Page extract ▸

◇ ◇ ◇ ◇

# classical composer and there passions



## deprofundis (Apr 25, 2014)

Im a mineralogist amateur, and i work the stones..

So i was wondering if a particular composer was a mineralogist or obsessed by thee gemstones,
i was wondering if a particular composer share my enthousiasm for the stones.

Sometime i lisen to classic and i get drawn to my Crystals, im not esoterical i just like em.I heard toru takemitsu was inspired by nature, vegetation and perhaps minerals(rocks).

Strangely enought some classical composer remind me of a perticular stone, when i lisen to ravel i stare at some amethyst?

So what about it guys, i know my question sound a bit odd but *any classical composer inspired by minerals world?*
So that about it , and i feel nerdy :tiphat:


----------



## MoonlightSonata (Mar 29, 2014)

I haven't heard of any mineralogist-composers, but then I haven't really looked either. I expect there could also be quite a lot of music inspired by specific minerals.


----------



## Gaspard de la Nuit (Oct 20, 2014)

deprofundis said:


> Im a mineralogist amateur, and i work the stones..
> 
> So i was wondering if a particular composer was a mineralogist or obsessed by thee gemstones,
> i was wondering if a particular composer share my enthousiasm for the stones.
> ...


Actually, I'm a bit of a composer and I am indeed inspired by gemstones, especially rubies, sapphires, emerald, opals, jade, and a lot more.......before I stopped composing and playing the piano I had planned a piece that had 'Ruby' as part of the title.

I also listen to Ravel a lot and I even think of gemstones while listening to some Ravel pieces! So your post really struck me.


----------



## trazom (Apr 13, 2009)

Camille Saint-Saens was a polymath who, besides being a very talented musician, was also interested in math, philosophy, literature, and geology. There's also Ludwig Ritter von Köchel, an Austrian composer and musicologist, who's most famous for cataloging Mozart's works chronologically and thematically--when you hear someone refer to a Mozart piece by its "K number," they're referring to the Köchel catalogue. Outside of music, he was very passionate about botany and geology/mineralogy


----------



## Guest (Jan 13, 2015)

I suppose that Borodin was passionate about chemistry!


----------



## Morimur (Jan 23, 2014)

Harry Partch was passionate about young men. That count?


----------



## scratchgolf (Nov 15, 2013)

Bruckner had an extensive collection of fingernail and toenail clippings.


----------



## Chronochromie (May 17, 2014)

Schubert loved to play a good game of darts.


----------



## trazom (Apr 13, 2009)

Der Leiermann said:


> Schubert loved to play a good game of darts.


He was also very interested in the books of James Fenimore Cooper, whose works I personally find a bit dry. Maybe they're better in translation?


----------



## violadude (May 2, 2011)

Prestigious composer, Richard Nixon, had some sort of obscure side job as President of the USA or something like that.


----------



## Guest (Jan 13, 2015)

Not to go all serious on y'all, but Varese saw the principle of crystallization as similar to how he made his music:

"Varese found in the process of crystallization a method of composition which expresses rhythm and form. This process is one which grows from within rather than externally. As an analogy, crystallization accentuates the growth of an idea through minimal expansion. For Varese, the idea is nothing more than a point of departure or the basis for a more expanded structure." (http://stevengrimo.com/varese/chapter_3.html)

◇ ◇ ◇ ◇

Request A ▸ Translate this sentence from the forum thread into Spanish: "Schubert loved to play a good game of darts."
Request B ▸ In the records, rewrite the stretch from the line containing "Select a different country or reg" through the end of the records, with "Kontakt" in place of "Contatti" and everything else unchanged.

Data extracts ▸

◇ ◇ ◇ ◇

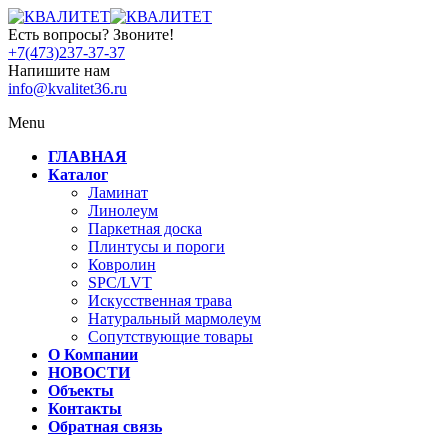
Есть вопросы? Звоните!
+7(473)237-37-37
Напишите нам
info@kvalitet36.ru
Menu
ГЛАВНАЯ
Каталог
Ламинат
Линолеум
Паркетная доска
Плинтусы и пороги
Ковролин
SPC/LVT
Искусственная трава
Натуральный мармолеум
Сопутствующие товары
О Компании
НОВОСТИ
Объекты
Контакты
Обратная связь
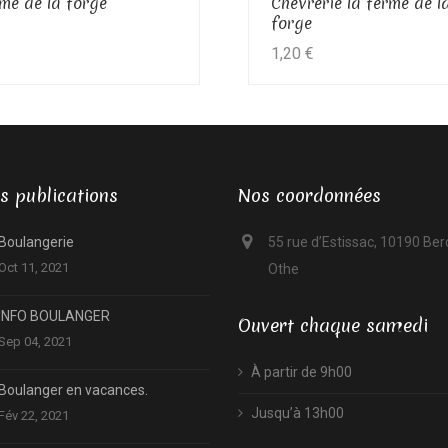
rme de la forge
Chèvrerie la ferme de l
forge
1,20
€
s publications
Nos coordonnées
Boulangerie
55 rue d’Estissac, 10190 Be
Oct 11, 2021
Othe
INFO BOULANGER
Ouvert chaque samedi
Sep 04, 2021
À partir de 9h00
Boulanger en vacances.
Jusqu’à 13h00
Fév 22, 2021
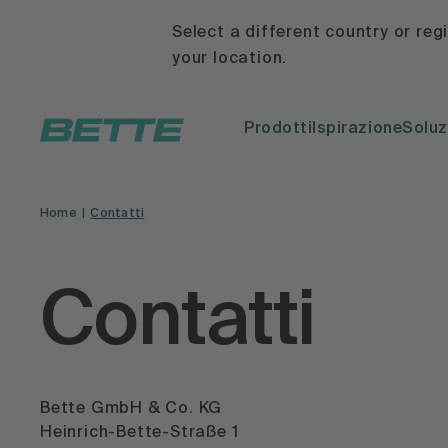
Select a different country or reg
your location.
Prodotti
Ispirazione
Soluz
Home
Contatti
Contatti
Bette GmbH & Co. KG
Heinrich-Bette-Straße 1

◇ ◇ ◇ ◇

Problem solution A ▸ A Schubert le encantaba jugar una buena partida de dardos.

Problem solution B ▸
Select a different country or reg
your location.
Prodotti
Ispirazione
Soluz
Home
Kontakt
Kontakt
Bette GmbH & Co. KG
Heinrich-Bette-Straße 1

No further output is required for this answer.